Idaho has borrowed more than $51 million from the federal government since July 1 to bail out its unemployment insurance trust fund, despite a 70 percent tax rate increase for Idaho employers this year. It gets worse: The state expects the borrowing to rise to $190 million by next spring - even with a much larger tax increase likely to hit next year. “The rate will go up in 2010 and it will go up more than it did this year,” said Bob Fick, spokesman for the Idaho Department of Labor.
For much of the past decade, business interests pushed to freeze tax rates when they would otherwise have gone up, pushing off a reckoning.

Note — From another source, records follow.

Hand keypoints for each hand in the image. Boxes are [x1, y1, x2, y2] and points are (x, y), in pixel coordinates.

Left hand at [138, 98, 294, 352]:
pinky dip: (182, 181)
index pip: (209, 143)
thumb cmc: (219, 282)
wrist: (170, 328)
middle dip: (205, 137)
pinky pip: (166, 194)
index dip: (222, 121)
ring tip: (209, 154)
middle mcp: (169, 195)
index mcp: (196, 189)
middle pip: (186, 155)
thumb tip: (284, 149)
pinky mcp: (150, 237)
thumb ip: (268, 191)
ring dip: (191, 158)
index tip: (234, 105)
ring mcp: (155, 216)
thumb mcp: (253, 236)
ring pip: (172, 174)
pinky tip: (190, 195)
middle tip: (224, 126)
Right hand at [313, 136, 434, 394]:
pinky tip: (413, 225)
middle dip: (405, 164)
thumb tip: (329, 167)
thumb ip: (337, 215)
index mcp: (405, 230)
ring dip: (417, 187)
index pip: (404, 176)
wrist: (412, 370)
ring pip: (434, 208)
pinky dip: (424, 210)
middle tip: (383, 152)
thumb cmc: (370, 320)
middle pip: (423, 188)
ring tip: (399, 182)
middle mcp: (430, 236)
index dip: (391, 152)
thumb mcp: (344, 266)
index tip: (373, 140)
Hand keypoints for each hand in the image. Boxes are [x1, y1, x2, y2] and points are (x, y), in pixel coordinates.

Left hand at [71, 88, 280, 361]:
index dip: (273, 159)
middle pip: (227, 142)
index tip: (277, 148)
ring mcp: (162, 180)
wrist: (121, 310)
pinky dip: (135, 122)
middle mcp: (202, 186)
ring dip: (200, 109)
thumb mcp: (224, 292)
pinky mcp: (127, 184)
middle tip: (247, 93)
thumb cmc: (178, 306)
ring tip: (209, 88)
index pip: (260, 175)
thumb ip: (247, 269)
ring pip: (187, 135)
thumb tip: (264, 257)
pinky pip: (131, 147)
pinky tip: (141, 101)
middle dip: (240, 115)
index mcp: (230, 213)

But that’s not likely this year. “We kinda knew we were in a situation where, given the severity of this downturn, and particularly the severity for Idaho, things really weren’t going to be looking good for this fund,” said Alex LaBeau, president of the Idaho Association of Commerce and Industry. “It’s not on our list as something that we are going to push for legislative amendments.”
You can read my full story here. With soaring unemployment, Idaho expects to pay out $550 million in federal and state unemployment benefits this year - the highest it ever paid before was $247 million in 2008. “We’re talking about doubling it in one year’s time,” Fick said. “This is a severe circumstance.”

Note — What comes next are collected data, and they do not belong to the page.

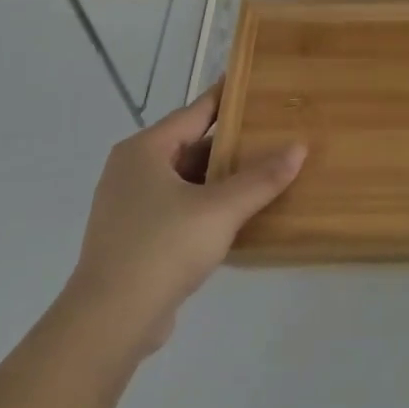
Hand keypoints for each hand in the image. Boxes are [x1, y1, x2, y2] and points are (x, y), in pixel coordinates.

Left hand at [67, 81, 303, 353]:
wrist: (109, 322)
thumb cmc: (162, 248)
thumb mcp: (221, 209)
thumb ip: (261, 178)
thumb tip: (299, 147)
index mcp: (145, 150)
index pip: (196, 112)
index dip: (228, 99)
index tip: (257, 85)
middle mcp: (131, 170)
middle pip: (191, 147)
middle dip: (231, 146)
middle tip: (273, 137)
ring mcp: (128, 206)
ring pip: (184, 180)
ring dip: (219, 180)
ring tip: (263, 175)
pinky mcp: (132, 238)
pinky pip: (177, 208)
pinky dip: (204, 206)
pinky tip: (236, 216)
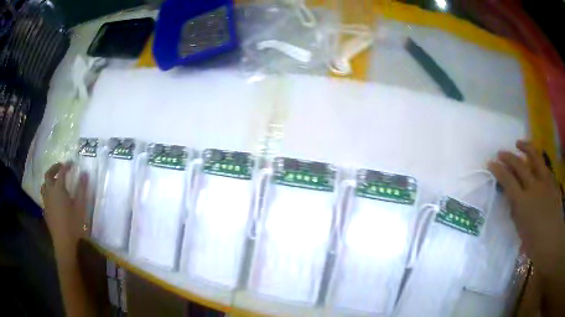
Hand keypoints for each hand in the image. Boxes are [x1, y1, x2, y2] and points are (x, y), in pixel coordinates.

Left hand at [41, 162, 88, 250]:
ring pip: (44, 185)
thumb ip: (82, 189)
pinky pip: (44, 195)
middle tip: (60, 167)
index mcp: (58, 189)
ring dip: (48, 180)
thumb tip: (85, 173)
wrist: (63, 242)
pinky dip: (47, 191)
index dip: (66, 166)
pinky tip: (52, 197)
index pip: (62, 172)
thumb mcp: (80, 207)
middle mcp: (50, 191)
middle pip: (48, 174)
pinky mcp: (45, 209)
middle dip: (54, 168)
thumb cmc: (73, 224)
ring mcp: (46, 201)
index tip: (71, 163)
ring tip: (54, 181)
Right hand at [488, 140, 564, 278]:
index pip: (508, 181)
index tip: (491, 163)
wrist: (552, 239)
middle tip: (501, 153)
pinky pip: (543, 164)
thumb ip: (516, 212)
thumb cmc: (535, 243)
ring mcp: (544, 181)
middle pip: (519, 165)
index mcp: (523, 202)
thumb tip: (512, 199)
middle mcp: (533, 187)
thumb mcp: (521, 231)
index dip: (498, 170)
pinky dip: (537, 158)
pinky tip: (534, 158)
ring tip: (518, 143)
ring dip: (525, 147)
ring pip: (534, 157)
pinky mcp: (551, 180)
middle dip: (508, 157)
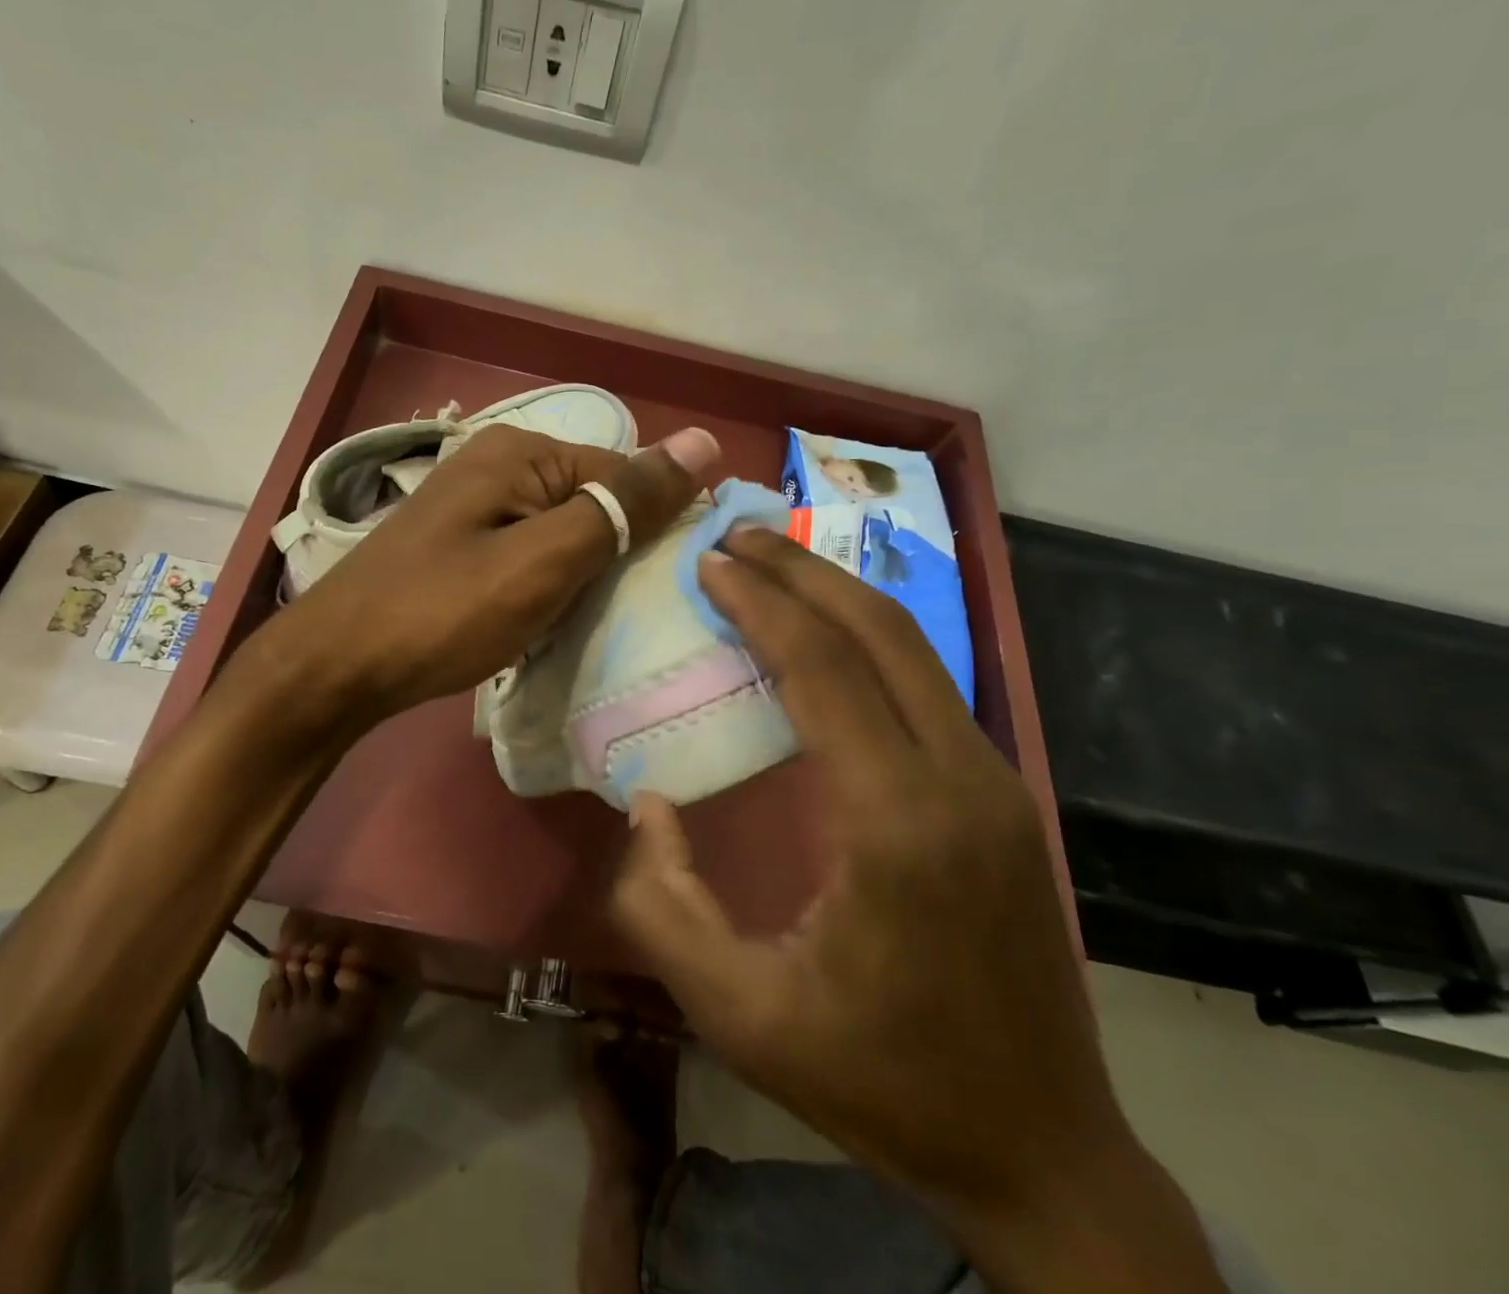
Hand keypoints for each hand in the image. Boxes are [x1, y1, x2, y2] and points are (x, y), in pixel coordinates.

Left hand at [274, 422, 718, 724]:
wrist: (338, 666)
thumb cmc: (444, 612)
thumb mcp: (545, 559)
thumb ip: (623, 504)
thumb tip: (704, 440)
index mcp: (523, 453)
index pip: (625, 476)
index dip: (654, 530)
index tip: (668, 591)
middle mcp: (499, 466)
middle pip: (593, 504)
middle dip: (614, 559)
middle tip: (624, 616)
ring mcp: (476, 507)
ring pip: (563, 536)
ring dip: (582, 579)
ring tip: (589, 625)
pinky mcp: (462, 546)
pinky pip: (529, 556)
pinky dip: (548, 588)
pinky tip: (549, 623)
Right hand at [611, 527, 1227, 1291]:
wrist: (1040, 1151)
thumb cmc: (881, 1082)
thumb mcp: (740, 1014)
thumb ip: (664, 905)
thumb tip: (648, 802)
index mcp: (898, 823)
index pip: (824, 671)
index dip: (762, 605)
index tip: (710, 562)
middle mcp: (961, 780)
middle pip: (880, 633)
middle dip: (802, 572)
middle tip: (736, 537)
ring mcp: (995, 783)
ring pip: (914, 650)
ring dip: (838, 596)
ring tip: (773, 566)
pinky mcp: (1002, 795)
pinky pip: (928, 686)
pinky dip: (868, 641)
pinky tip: (826, 636)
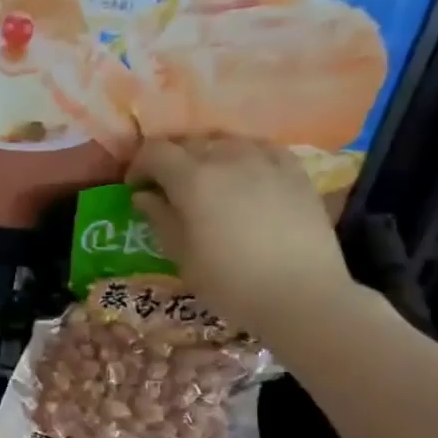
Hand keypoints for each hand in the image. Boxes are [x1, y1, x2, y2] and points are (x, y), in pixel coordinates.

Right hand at [126, 136, 355, 342]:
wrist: (301, 296)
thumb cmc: (230, 284)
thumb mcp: (182, 257)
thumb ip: (160, 219)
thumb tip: (144, 196)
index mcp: (193, 180)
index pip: (154, 152)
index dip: (139, 166)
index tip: (136, 188)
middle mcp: (227, 157)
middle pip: (189, 142)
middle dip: (171, 160)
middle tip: (166, 188)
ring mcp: (265, 159)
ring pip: (225, 141)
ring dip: (207, 155)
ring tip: (206, 181)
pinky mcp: (294, 170)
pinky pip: (260, 148)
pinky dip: (243, 156)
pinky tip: (244, 177)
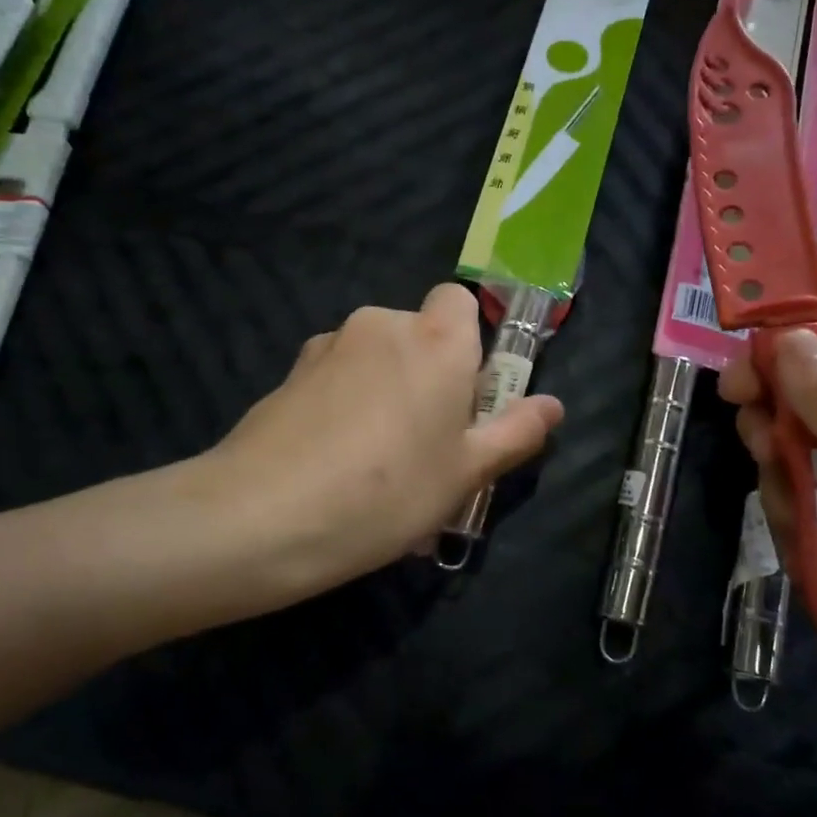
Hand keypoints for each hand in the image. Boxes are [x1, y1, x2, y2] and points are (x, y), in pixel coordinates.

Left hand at [93, 284, 558, 625]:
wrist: (263, 516)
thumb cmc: (389, 492)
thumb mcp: (467, 473)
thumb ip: (515, 432)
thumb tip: (553, 406)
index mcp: (436, 340)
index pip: (460, 300)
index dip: (469, 343)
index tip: (466, 397)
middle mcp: (382, 325)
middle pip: (418, 334)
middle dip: (428, 376)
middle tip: (427, 445)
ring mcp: (328, 345)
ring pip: (374, 359)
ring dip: (385, 392)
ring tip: (376, 465)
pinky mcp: (289, 373)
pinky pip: (336, 379)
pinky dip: (345, 404)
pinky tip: (335, 462)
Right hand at [720, 329, 816, 746]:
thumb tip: (788, 336)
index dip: (770, 361)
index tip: (735, 392)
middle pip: (797, 420)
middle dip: (774, 444)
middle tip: (776, 467)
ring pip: (795, 480)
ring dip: (788, 506)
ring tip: (812, 543)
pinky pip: (809, 529)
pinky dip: (804, 548)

Idaho unemployment claims are running at high volume, with 45,000 active claims as of June 12, thanks to the economic downturn and widespread layoffs, including those in the high-tech sector. Here’s an oddity, though: 60 percent of jobless claims in the first quarter of this year were filed online, as opposed to in-person, the only other choice for initial claims. But the state Department of Labor’s online filing service can be accessed only with Internet Explorer 7. That leaves out those who’ve updated their browsers to the new Internet Explorer 8 (Labor spokesman Bob Fick says a work-around for IE 8 users should be ready “within a couple of weeks”), and, of course, anyone who uses a Mac.
“What we have was developed 15 years ago,” Fick said. At that time, he said, it was determined that only the Microsoft browser could handle a secure session that might stop midway through, then restart later, without the user having to start from scratch inputting data. When the system first was developed, Fick said, 97 percent of users had Internet Explorer. “Now, only about 80 to 85 percent of the people have it,” he said. The department’s tech people are now looking at Firefox and Safari to see what adaptations might be necessary in the online claim-filing system to make it compatible with those browsers. “It’ll be within a year that they’ll have it fixed,” Fick said. “As far as the complaints, there hasn’t been any increase or decrease in complaints. There have been Mac users that have complained all along they can’t get in. Fixing it is a question of money, and of time.”
The jobs news from May isn’t good - nearly 5,600 more Idaho workers lost their jobs, driving the May unemployment rate to a 22-year high of 7.8 percent. It’s a time of year when typically there are seasonal employment increases, and there were, but they were well below expected levels, according to the state Department of Labor. Construction payrolls saw their lowest April-to-May increase since 1990, and manufacturing jobs hit their lowest level since 1992. The seasonally adjusted May unemployment rate of 7.8 percent is up from 7 percent in April and 4.5 percent in May of 2008.